══ Dataset content

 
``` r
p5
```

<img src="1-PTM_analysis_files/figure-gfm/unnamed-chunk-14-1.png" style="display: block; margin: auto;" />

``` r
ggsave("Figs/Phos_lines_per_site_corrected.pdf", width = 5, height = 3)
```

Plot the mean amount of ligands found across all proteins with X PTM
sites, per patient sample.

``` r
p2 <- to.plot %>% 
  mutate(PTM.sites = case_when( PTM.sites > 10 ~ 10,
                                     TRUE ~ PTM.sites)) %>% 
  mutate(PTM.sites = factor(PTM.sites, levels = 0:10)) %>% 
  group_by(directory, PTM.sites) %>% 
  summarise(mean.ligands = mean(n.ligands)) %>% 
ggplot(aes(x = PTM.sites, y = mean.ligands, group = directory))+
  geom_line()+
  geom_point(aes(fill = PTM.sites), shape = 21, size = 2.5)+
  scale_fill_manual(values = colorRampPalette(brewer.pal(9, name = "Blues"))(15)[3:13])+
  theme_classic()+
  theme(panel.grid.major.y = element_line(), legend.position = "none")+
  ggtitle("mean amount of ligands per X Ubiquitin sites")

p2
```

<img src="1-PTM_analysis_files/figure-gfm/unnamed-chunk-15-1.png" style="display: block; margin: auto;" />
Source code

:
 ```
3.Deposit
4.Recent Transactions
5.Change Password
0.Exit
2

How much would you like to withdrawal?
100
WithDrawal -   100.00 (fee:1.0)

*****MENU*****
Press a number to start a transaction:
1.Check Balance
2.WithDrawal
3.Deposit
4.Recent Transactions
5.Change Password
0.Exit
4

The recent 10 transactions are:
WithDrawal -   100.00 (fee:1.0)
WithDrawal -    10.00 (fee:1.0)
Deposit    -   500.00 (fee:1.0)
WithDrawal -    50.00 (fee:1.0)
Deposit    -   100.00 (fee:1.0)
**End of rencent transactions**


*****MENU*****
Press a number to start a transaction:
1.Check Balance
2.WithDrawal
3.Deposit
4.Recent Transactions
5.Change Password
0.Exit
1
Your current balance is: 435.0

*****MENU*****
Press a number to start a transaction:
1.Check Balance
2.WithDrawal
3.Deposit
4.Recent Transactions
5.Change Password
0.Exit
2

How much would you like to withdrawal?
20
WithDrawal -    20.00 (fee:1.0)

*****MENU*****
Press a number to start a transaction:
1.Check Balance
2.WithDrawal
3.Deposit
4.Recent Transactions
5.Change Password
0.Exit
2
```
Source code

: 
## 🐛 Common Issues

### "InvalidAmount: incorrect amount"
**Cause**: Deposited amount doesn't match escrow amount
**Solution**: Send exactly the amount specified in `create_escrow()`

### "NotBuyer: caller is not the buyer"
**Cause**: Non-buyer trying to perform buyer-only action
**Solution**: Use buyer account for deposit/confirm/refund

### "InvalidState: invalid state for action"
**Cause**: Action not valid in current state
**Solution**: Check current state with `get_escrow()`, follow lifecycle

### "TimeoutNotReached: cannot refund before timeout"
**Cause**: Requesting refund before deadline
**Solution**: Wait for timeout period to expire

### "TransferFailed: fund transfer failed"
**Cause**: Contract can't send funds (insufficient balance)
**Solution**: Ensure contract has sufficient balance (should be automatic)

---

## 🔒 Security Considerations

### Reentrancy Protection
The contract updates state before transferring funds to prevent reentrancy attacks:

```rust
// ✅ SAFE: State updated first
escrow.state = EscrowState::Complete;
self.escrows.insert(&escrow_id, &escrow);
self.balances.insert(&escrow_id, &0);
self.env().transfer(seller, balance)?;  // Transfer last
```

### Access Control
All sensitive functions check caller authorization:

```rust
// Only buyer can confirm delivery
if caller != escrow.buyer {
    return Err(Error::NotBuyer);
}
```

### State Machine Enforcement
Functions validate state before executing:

════

* Brief:
Each line in the data that holds the word "ligands" must be copied.

* Answer section:
Plot the mean amount of ligands found across all proteins with X PTM
  summarise(mean.ligands = mean(n.ligands)) %>% 
ggplot(aes(x = PTM.sites, y = mean.ligands, group = directory))+
  ggtitle("mean amount of ligands per X Ubiquitin sites")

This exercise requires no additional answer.